- Supplied information
#####

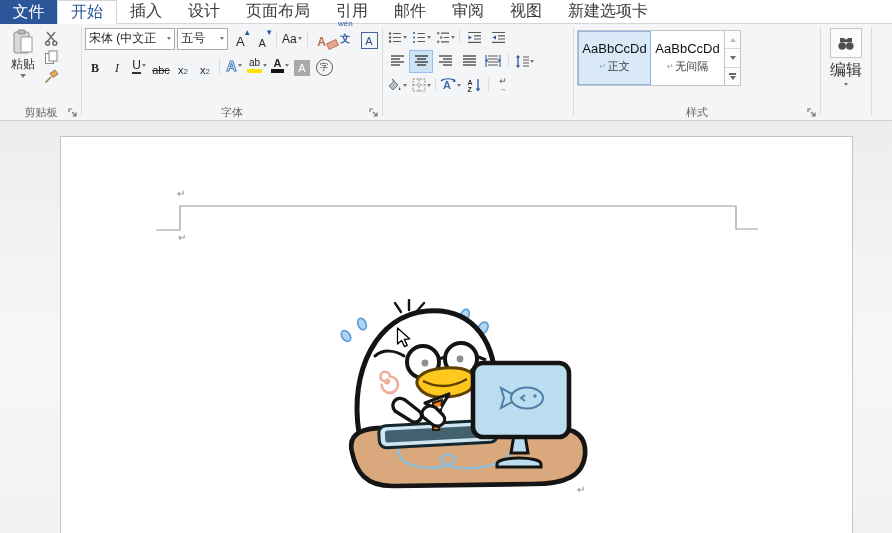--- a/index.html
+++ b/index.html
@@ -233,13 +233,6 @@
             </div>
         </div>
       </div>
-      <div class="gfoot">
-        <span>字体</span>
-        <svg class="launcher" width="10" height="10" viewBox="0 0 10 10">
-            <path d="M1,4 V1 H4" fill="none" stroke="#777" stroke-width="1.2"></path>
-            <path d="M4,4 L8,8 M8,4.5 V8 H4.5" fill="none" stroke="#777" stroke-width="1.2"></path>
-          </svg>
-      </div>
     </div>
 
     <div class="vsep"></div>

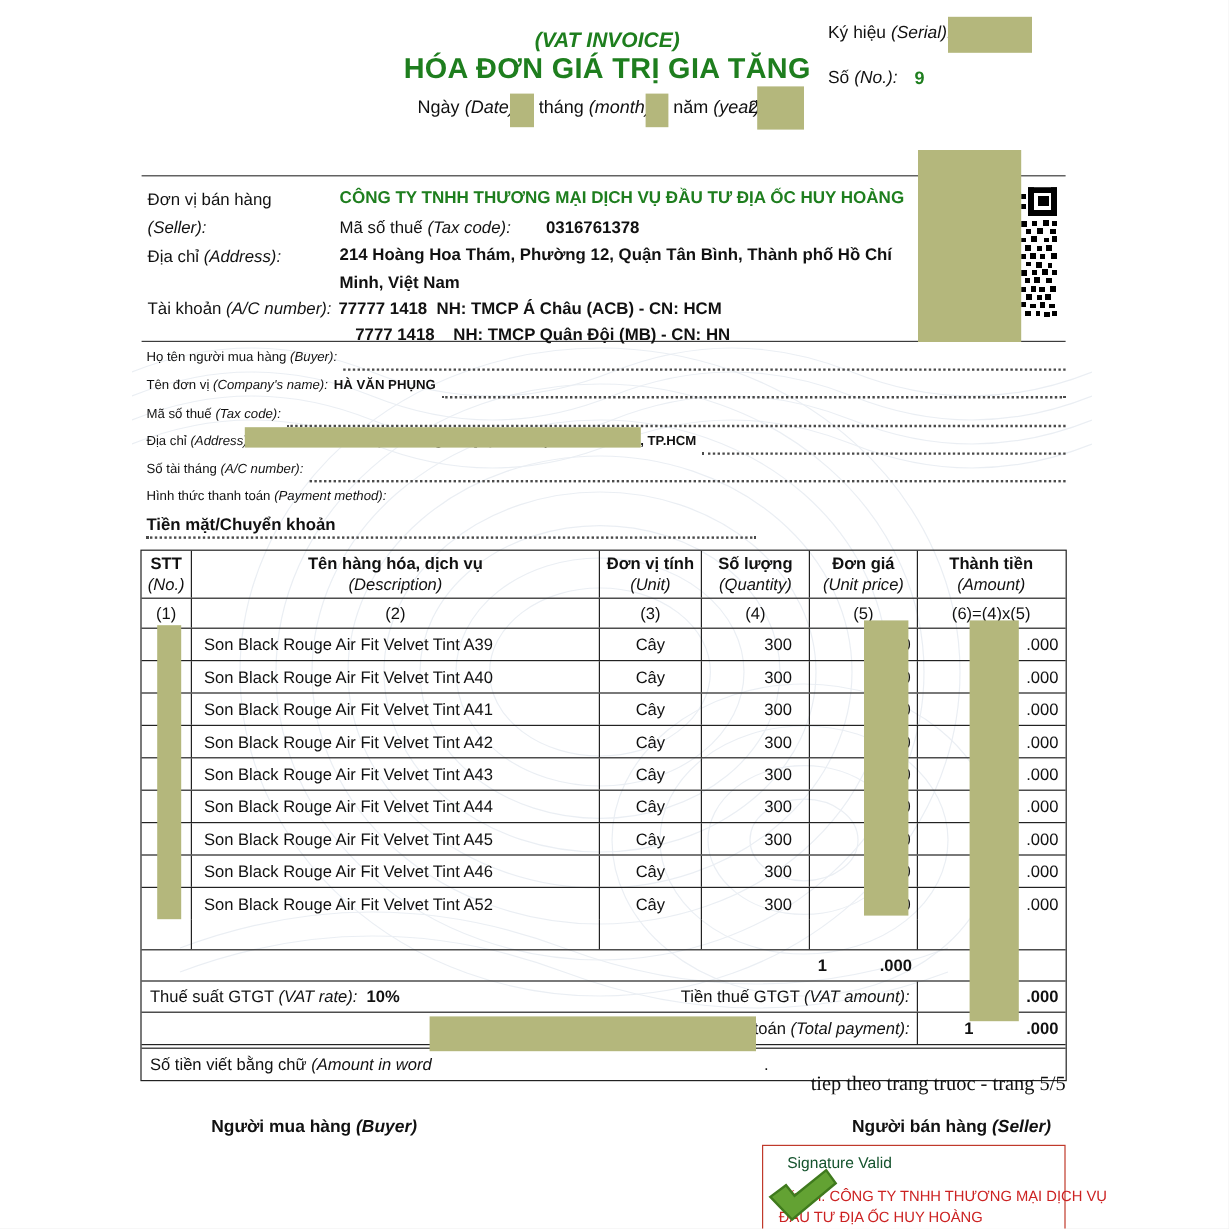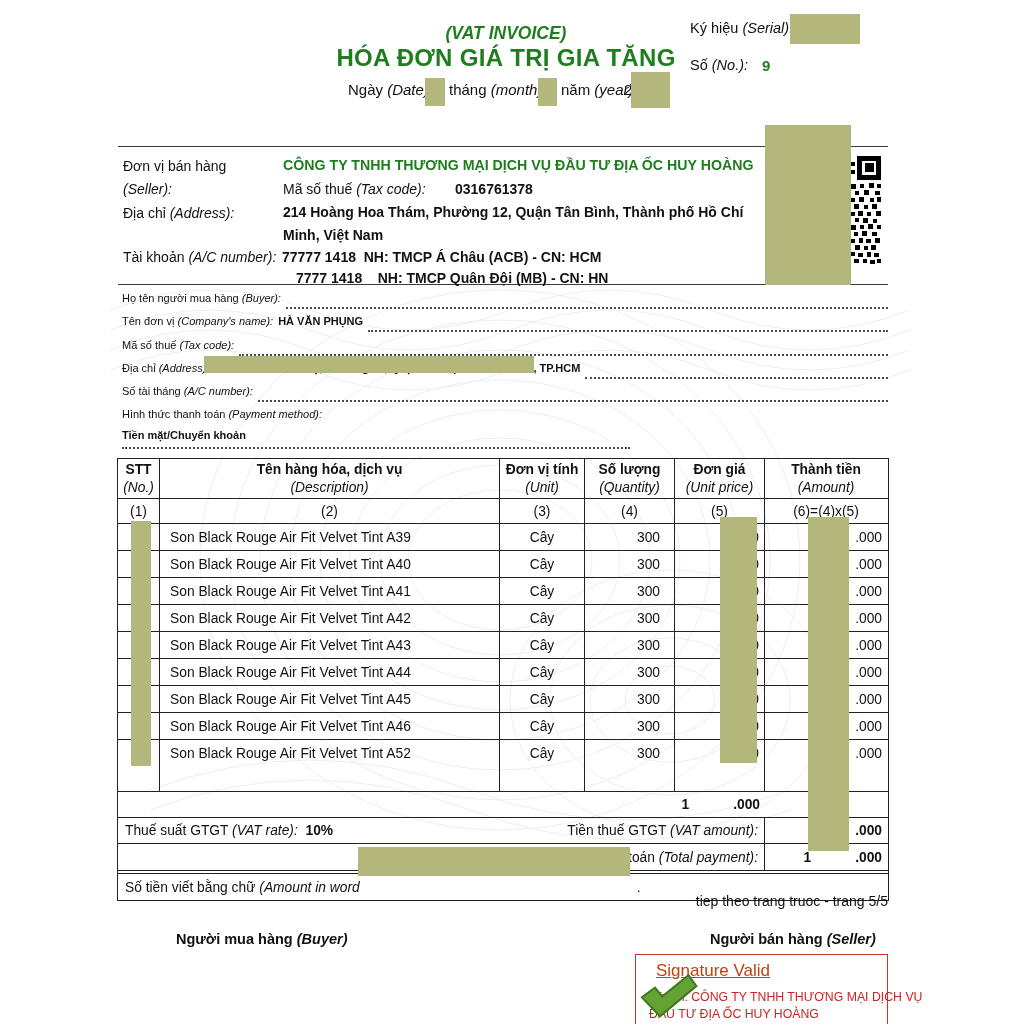--- a/index.html
+++ b/index.html
@@ -200,7 +200,7 @@
   <div class="frow" style="top:408px;">
     <span><span>Hình thức thanh toán</span> <span class="i">(Payment method):</span></span>
   </div>
-  <div class="abs z2 b" style="left:122px;top:429px;font-size:11px;">Tiền mặt/Chuyển khoản</div>
+  <div class="abs z2 b" style="left:122px;top:429px;font-size:14px;">Tiền mặt/Chuyển khoản</div>
   <div class="abs" style="left:122px;top:432px;width:508px;height:15px;border-bottom:2px dotted #4a4a4a;z-index:2;"></div>
 
   <div id="vtable">

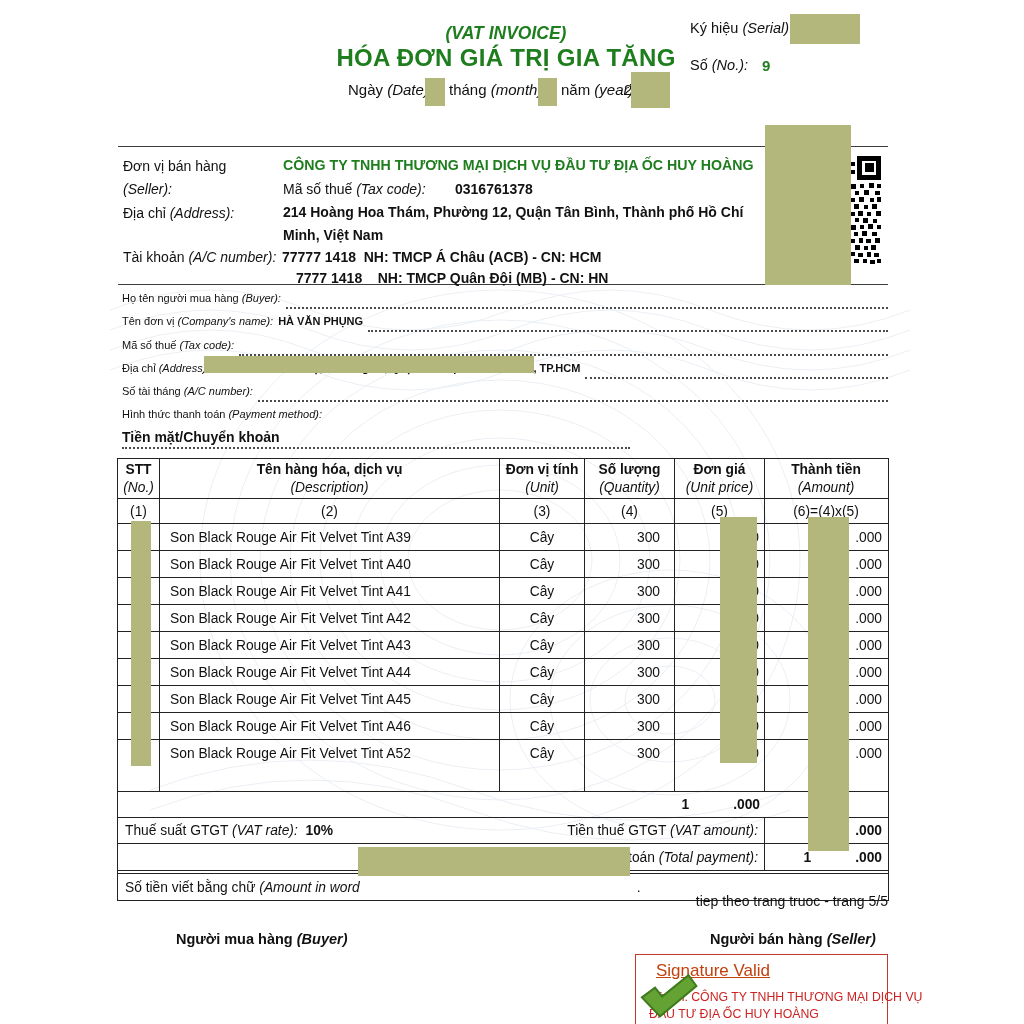--- a/index.html
+++ b/index.html
@@ -370,7 +370,7 @@
   <div class="redact" style="left:808px;top:517px;width:41px;height:334px;"></div>
   <div class="redact" style="left:358px;top:847px;width:272px;height:29px;"></div>
 
-  <div class="abs z2" style="left:500px;top:893px;width:388px;text-align:right;font-size:14px;">tiep theo trang truoc - trang 5/5</div>
+  <div class="abs z2" style="left:500px;top:893px;width:388px;text-align:right;font-size:17px;font-family:Liberation Serif, serif;">tiep theo trang truoc - trang 5/5</div>
 
   <div class="abs z2 b" style="left:176px;top:931px;font-size:14.5px;">
     <span>Người mua hàng</span> <span class="i">(Buyer)</span></div>

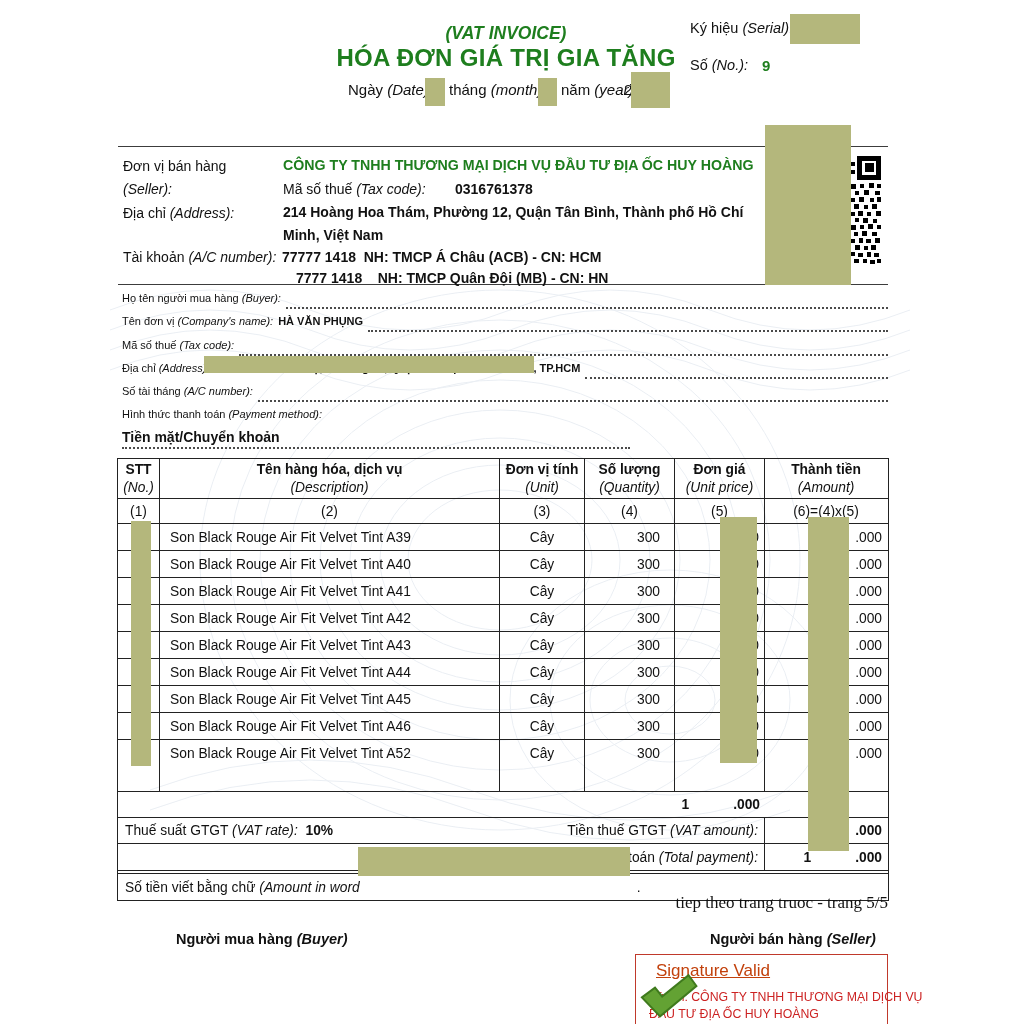--- a/index.html
+++ b/index.html
@@ -378,7 +378,7 @@
     <span>Người bán hàng</span> <span class="i">(Seller)</span></div>
 
   <div id="sigbox">
-    <div class="abs" style="left:20px;top:6px;font-size:17px;color:#c2410c;text-decoration:underline;">Signature Valid</div>
+    <div class="abs" style="left:20px;top:6px;font-size:13px;color:#14532d;">Signature Valid</div>
     <svg class="abs" style="left:1px;top:15px;z-index:2;" width="62" height="56" viewBox="0 0 62 56">
       <path d="M5 30 L17 19 L25 27 L49 3 L58 13 L25 47 Z" fill="#63a233" stroke="#3f7a1d" stroke-width="2" transform="rotate(6 30 28)"></path>
     </svg>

#####

- How to complete this task
Exact reproduction is required. Output only the lines from the one with "-370,7 +370,7 @@" through the end of the listing above, both ends included, and no pictures.

- Response to this exercise
@@ -370,7 +370,7 @@
   <div class="redact" style="left:808px;top:517px;width:41px;height:334px;"></div>
   <div class="redact" style="left:358px;top:847px;width:272px;height:29px;"></div>
 
-  <div class="abs z2" style="left:500px;top:893px;width:388px;text-align:right;font-size:14px;">tiep theo trang truoc - trang 5/5</div>
+  <div class="abs z2" style="left:500px;top:893px;width:388px;text-align:right;font-size:17px;font-family:Liberation Serif, serif;">tiep theo trang truoc - trang 5/5</div>
 
   <div class="abs z2 b" style="left:176px;top:931px;font-size:14.5px;">
     <span>Người mua hàng</span> <span class="i">(Buyer)</span></div>

--- a/index.html
+++ b/index.html
@@ -378,7 +378,7 @@
     <span>Người bán hàng</span> <span class="i">(Seller)</span></div>
 
   <div id="sigbox">
-    <div class="abs" style="left:20px;top:6px;font-size:17px;color:#c2410c;text-decoration:underline;">Signature Valid</div>
+    <div class="abs" style="left:20px;top:6px;font-size:13px;color:#14532d;">Signature Valid</div>
     <svg class="abs" style="left:1px;top:15px;z-index:2;" width="62" height="56" viewBox="0 0 62 56">
       <path d="M5 30 L17 19 L25 27 L49 3 L58 13 L25 47 Z" fill="#63a233" stroke="#3f7a1d" stroke-width="2" transform="rotate(6 30 28)"></path>
     </svg>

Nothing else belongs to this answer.